The whole thing began in November 2006 at a speech by former Reagan and Bush security adviser Ray Tanter at the University of Michigan. Dr. Catherine Wilkerson was there as part of a group protesting Tanter’s speech, but when police arrested another protester, Blaine Coleman, in a manner that put his life in danger, she was acting as a doctor trying to save a life when she tried to get the police to let her administer aid to the man. For doing so, she was charged with obstructing justice — and that was just the beginning of her problems.
Wilkerson watched as one large police officer handcuffed Coleman with his arms behind his back. Then, with his knee in the middle of Coleman’s back, the officer pushed his weight down on Coleman against the floor. Coleman was gasping for air and saying that he couldn’t breathe, and Wilkerson, knowing that it would be impossible for the man’s lungs to inflate in that position, identified herself as a physician and implored the officer to let the man up and let her examine him to make sure he was OK. For that, she was shoved aside and told to stop interfering with police business.

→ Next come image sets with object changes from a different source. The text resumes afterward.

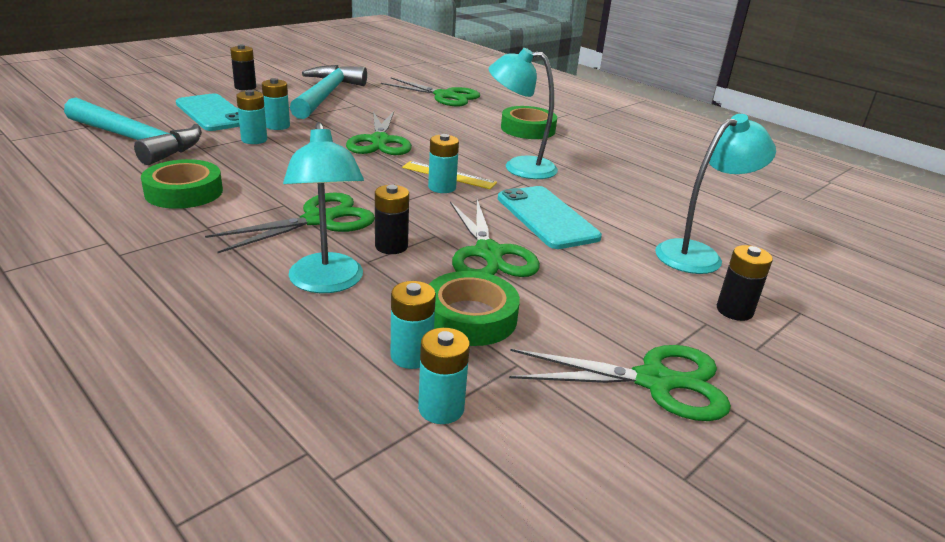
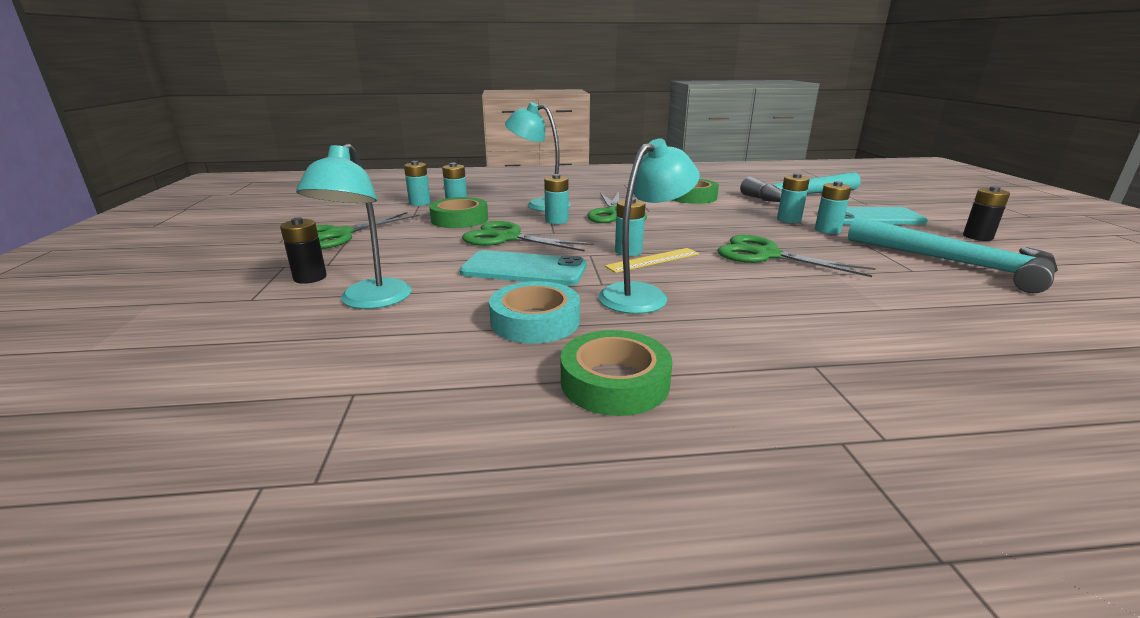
camera: 130 degrees right, 5 degrees down
black battery [375,185,409,254] -> turquoise battery [544,174,568,224]
green scissors [381,77,480,106] -> none
green tape [501,106,557,139] -> green tape moved to [561,330,672,416]
none -> turquoise tape [489,281,580,344]

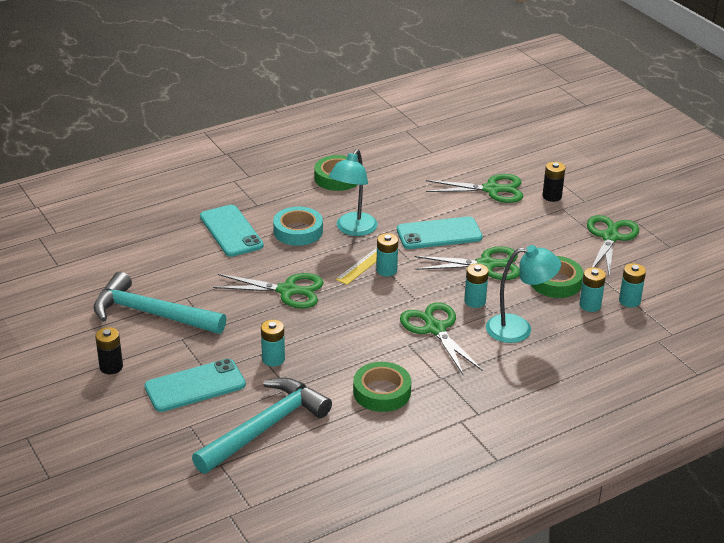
camera: 155 degrees right, 10 degrees up
turquoise lamp [296,144,412,309] -> green scissors [426,174,523,203]
turquoise tape [489,281,580,344] -> turquoise tape moved to [273,207,323,246]
turquoise battery [815,181,851,234] -> none
none -> turquoise phone [200,205,264,257]

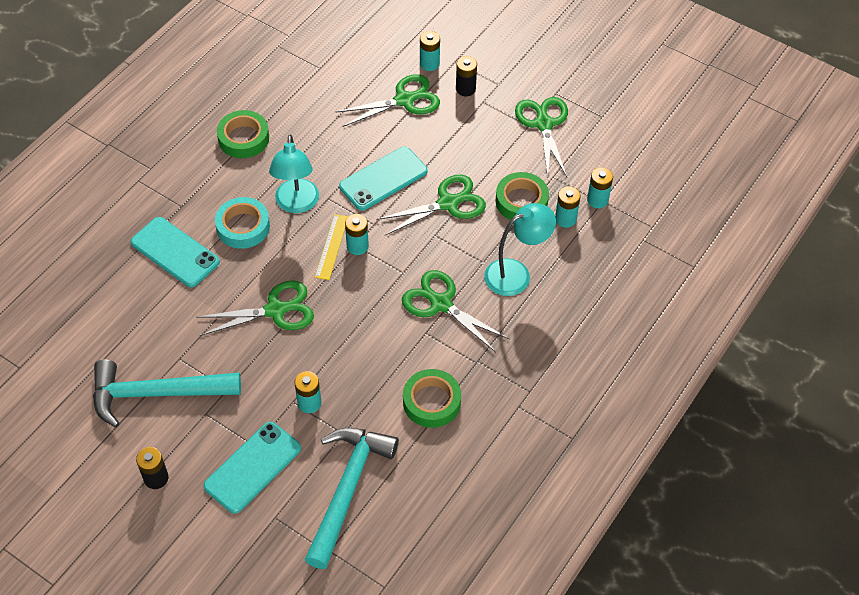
camera: 25 degrees left, 20 degrees up
turquoise battery [464,264,489,308] -> turquoise battery moved to [420,31,440,71]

When Coleman’s body went limp and he lost consciousness, the officer turned him over to find that the man was bleeding from his nostrils and had a wound on his forehead. After more imploring, the officer finally let her check that the man was alive, but he refused to remove the handcuffs so that she could administer aid to the man (with his arms trapped beneath him in that manner, Wilkerson says, he could not be revived). When the paramedics arrived, the police finally removed the handcuffs. When paramedics tried to revive the victim with ammonia capsules, Wilkerson again tried to intervene, knowing that this treatment is dangerous and ineffective. Another officer then grabbed her and applied a pain control technique to drag her away from the scene.
Continued –
Wilkerson filed a brutality complaint against the Ann Arbor and U of M police, after which the Washtenaw County prosecutors suddenly decided to charge her with obstructing justice. On Dec. 3, 2007, a jury acquitted Wilkerson of those charges. Unfortunately, that did not end her long ordeal. Shortly thereafter, Packard Community Clinic, where she worked for years, prepared a new contract for her to sign that included new language not in previous contracts that seriously restricted her right to speak her mind outside of work. The contract said:
“Employee agrees to refrain from conduct, both at work and outside of work, which tends to reflect negatively on the reputation and public image of the Employer, which may negatively affect the ability of Employer to retain current patients, attract new patients, or attract donations or which may otherwise in the judgment of Employer’s Medical Director reflect poorly upon the public image of Employee or Employer.”
When she refused to sign that contract, she was fired. A group that organized on her behalf, the Committee to Defend Catherine Wilkerson, started a petition drive to protest her firing, and representatives of the group say that at least 19 donors to the Packard Community Clinic and more than 50 patients from the clinic have signed it.
More recently, the ACLU of Michigan sent a letter to the clinic administration urging them to change the wording of the contract. That letter notes that as worded the contract language is “extremely broad and poses serious civil liberties implications for the free expression rights of employees.” The letter further argues that “there is no question that if all employers forbade employees from expressing controversial political ideas outside of work, the values of free speech and democracy in this country would be severely undermined.” They are urging the clinic to change the language so that it allows free speech outside of work but requires the employee to make it clear that they speak only for themselves and their views do not reflect those of the clinic:
If employee public expresses personal views outside of work on political or controversial matters, employee must exercise care to ensure that those views are not perceived as the views of the employer.
That letter was sent on April 17, 2008, and was apparently sent at the behest of both the Committee to Defend Catherine Wilkerson and the executive director of the Packard clinic, Kim Kratz. But despite requesting the ACLU’s view on the matter, the clinic appears to have no interest in addressing the controversy over the firing of Dr. Wilkerson. Kratz told the Ann Arbor News recently that the clinic’s board of directors would take the ACLU’s letter into account when they revise the contract, but that won’t be until next year. But she indicated that the clinic is only trying to do what the ACLU requests that they do:
“Clearly, it’s not our intention to limit what folks can say outside of work or do outside of work. … We want people to do what they do in their private lives and distance it from the clinic, is what we’re trying to do.”
But if that is true, why won’t they rewrite the contract for Wilkerson as the ACLU suggests and require only that she take steps to distance her views from the clinic? The Messenger asked that question of Kratz and received this reply:
Packard Community Clinic is grateful to the ACLU for their comments on our contract and is generally positive about the suggested language. As you know from the Ann Arbor News story, the Clinic solicited the ACLUs guidance. The Board of Trustees will certainly consider their recommendations carefully when we revisit the contract next December. At Packard Community Clinic, our first focus is on making health care universally accessible in our community. Although we are interested in civil liberties, we do expect that our physicians act professionally in public and take care to ensure that their personal political views are not associated with the Clinic itself.
A follow up e-mail reiterating the question in regard to Wilkerson went unanswered.